*** Opening DATA TO PROCESS ***

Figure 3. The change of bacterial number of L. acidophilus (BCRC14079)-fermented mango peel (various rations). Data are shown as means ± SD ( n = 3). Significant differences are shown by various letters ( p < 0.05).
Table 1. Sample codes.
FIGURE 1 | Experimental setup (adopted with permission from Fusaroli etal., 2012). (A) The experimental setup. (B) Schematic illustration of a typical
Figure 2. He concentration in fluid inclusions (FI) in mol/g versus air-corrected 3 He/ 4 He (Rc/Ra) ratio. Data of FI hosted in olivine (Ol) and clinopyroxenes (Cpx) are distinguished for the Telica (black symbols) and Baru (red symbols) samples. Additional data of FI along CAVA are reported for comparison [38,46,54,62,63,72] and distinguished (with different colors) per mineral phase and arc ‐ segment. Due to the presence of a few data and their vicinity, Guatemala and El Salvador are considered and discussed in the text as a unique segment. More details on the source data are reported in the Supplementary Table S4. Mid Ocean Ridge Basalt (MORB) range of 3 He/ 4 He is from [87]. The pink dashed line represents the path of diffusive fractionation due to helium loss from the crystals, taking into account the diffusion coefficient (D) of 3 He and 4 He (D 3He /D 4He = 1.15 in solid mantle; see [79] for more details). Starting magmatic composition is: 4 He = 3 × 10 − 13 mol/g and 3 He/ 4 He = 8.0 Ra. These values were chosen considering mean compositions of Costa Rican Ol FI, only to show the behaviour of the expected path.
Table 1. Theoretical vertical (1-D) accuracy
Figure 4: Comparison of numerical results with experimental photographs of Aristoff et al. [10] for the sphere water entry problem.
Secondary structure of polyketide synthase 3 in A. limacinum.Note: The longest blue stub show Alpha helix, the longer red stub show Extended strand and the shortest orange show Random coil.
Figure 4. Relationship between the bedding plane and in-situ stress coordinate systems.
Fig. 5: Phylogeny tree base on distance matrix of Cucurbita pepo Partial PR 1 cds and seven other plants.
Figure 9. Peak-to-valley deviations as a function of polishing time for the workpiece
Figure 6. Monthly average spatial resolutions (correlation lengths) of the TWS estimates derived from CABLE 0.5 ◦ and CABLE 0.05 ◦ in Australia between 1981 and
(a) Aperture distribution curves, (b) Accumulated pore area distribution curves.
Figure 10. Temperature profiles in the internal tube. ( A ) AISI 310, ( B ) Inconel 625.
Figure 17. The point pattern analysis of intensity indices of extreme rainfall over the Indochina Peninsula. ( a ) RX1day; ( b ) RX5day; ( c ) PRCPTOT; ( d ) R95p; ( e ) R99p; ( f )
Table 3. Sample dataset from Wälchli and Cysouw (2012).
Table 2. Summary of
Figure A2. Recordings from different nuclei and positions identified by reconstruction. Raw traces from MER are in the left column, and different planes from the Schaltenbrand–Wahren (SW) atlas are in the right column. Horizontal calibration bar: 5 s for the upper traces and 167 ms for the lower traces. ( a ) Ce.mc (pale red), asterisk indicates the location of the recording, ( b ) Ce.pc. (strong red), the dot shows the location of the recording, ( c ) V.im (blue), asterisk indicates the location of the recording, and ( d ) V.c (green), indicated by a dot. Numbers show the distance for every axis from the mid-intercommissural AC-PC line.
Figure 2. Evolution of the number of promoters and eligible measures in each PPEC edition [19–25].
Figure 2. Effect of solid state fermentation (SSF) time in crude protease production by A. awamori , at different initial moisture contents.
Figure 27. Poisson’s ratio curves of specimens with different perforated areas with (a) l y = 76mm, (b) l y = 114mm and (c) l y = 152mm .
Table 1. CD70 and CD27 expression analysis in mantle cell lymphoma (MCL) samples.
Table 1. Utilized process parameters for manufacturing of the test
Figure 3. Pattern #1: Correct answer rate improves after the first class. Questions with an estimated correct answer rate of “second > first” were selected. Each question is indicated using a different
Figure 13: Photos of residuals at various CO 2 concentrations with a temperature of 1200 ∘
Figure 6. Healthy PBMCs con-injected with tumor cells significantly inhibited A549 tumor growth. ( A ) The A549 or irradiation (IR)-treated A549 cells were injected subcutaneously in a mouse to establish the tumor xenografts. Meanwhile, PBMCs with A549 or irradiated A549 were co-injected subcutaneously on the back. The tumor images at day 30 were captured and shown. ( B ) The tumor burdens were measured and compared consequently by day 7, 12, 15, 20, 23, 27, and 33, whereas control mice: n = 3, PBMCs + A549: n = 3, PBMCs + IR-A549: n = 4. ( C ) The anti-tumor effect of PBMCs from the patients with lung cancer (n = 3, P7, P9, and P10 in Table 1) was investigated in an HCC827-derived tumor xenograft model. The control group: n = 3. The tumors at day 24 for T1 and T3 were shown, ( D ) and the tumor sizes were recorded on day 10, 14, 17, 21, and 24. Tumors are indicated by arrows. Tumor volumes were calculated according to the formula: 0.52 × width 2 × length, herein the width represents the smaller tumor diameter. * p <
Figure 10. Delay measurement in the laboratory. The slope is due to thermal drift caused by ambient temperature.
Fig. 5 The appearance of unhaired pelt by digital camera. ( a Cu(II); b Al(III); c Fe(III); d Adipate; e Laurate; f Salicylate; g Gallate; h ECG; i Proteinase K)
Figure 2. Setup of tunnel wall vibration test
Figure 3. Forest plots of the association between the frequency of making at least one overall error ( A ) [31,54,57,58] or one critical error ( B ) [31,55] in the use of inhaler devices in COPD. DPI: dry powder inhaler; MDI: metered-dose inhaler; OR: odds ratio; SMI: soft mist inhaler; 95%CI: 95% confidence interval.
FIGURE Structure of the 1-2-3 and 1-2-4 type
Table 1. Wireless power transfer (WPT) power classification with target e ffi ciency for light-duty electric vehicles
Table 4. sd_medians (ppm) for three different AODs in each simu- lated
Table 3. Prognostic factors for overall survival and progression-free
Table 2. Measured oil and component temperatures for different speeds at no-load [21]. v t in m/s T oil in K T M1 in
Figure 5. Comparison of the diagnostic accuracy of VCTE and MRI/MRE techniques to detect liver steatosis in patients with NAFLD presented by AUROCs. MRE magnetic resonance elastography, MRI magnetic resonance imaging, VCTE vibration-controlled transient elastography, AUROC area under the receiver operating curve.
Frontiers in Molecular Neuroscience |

*** Closing DATA TO PROCESS ***

• REQUIRED ACTION:
Find where "Figure 10. Delay" occurs in the data, and please write out that line through the last line exactly, with nothing else.

• OUTPUT OF THE TASK:
Figure 10. Delay measurement in the laboratory. The slope is due to thermal drift caused by ambient temperature.
Fig. 5 The appearance of unhaired pelt by digital camera. ( a Cu(II); b Al(III); c Fe(III); d Adipate; e Laurate; f Salicylate; g Gallate; h ECG; i Proteinase K)
Figure 2. Setup of tunnel wall vibration test
Figure 3. Forest plots of the association between the frequency of making at least one overall error ( A ) [31,54,57,58] or one critical error ( B ) [31,55] in the use of inhaler devices in COPD. DPI: dry powder inhaler; MDI: metered-dose inhaler; OR: odds ratio; SMI: soft mist inhaler; 95%CI: 95% confidence interval.
FIGURE Structure of the 1-2-3 and 1-2-4 type
Table 1. Wireless power transfer (WPT) power classification with target e ffi ciency for light-duty electric vehicles
Table 4. sd_medians (ppm) for three different AODs in each simu- lated
Table 3. Prognostic factors for overall survival and progression-free
Table 2. Measured oil and component temperatures for different speeds at no-load [21]. v t in m/s T oil in K T M1 in
Figure 5. Comparison of the diagnostic accuracy of VCTE and MRI/MRE techniques to detect liver steatosis in patients with NAFLD presented by AUROCs. MRE magnetic resonance elastography, MRI magnetic resonance imaging, VCTE vibration-controlled transient elastography, AUROC area under the receiver operating curve.
Frontiers in Molecular Neuroscience |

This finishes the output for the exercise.